8. Imaginemos que você tenha que contratar um analista internacional para trabalhar com você. Quais características o candidato deve ter para fazer parte da sua equipe?
Como dizem os especialistas, na diplomacia, forma é conteúdo. Eu buscaria por uma pessoa flexível, que consegue se comunicar com respeito e destreza com diversos níveis hierárquicos e colabora bem com a equipe, clientes e parceiros, especialmente os mais simples. Entendimento técnico nós aprendemos, lemos, treinamos, fazemos curso. Tato e visão estratégica são mais difíceis!
9.Você possui habilidade em três idiomas: português, inglês e espanhol. Em sua vida profissional, quais desses idiomas possui maior relevância?
O inglês e depois o espanhol. Honestamente não sei o que faria sem o inglês!

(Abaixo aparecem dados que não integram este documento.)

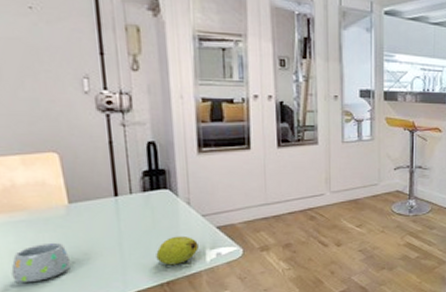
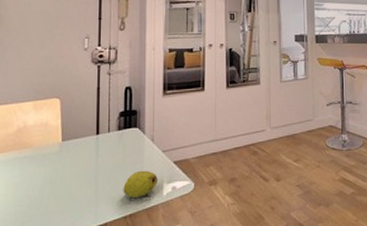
mug: present [11,242,70,283] -> none [12,176,56,213]

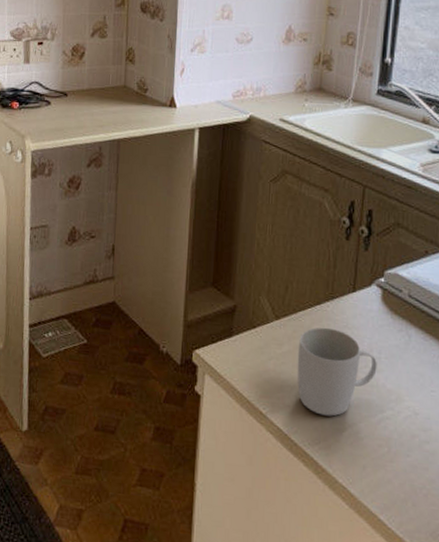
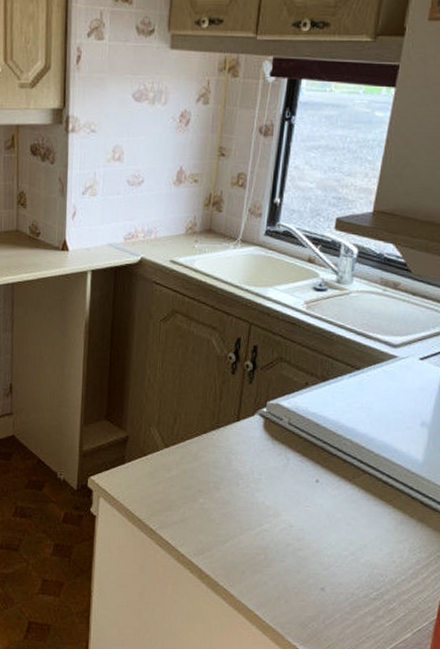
mug: present [297,327,377,417] -> none [184,453,258,531]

10. Para terminar, se pudesse dar alguma dica aos futuros analistas internacionais que desejam seguir a sua carreira, qual seria?
Se quer trabalhar com desenvolvimento, tenha empatia e crie uma rede de contatos na área. Entenda: trabalhar com pobreza e assuntos relacionados não é o mesmo que assistencialismo. Desenvolva uma visão sofisticada dos assuntos. Leia artigos, faça cursos. Escreva. Capriche nas cartas de apresentação ao mandar seu currículo. Seja educado e firme. Tem que ter coragem! Esqueça ficar rico. Se quiser isso, vá para a indústria farmacêutica ou outras grandes corporações.
Entrevista produzida com a colaboração da estudante de Relações Internacionais da UFRJ e Colaboradora Voluntária Giovanna Soares.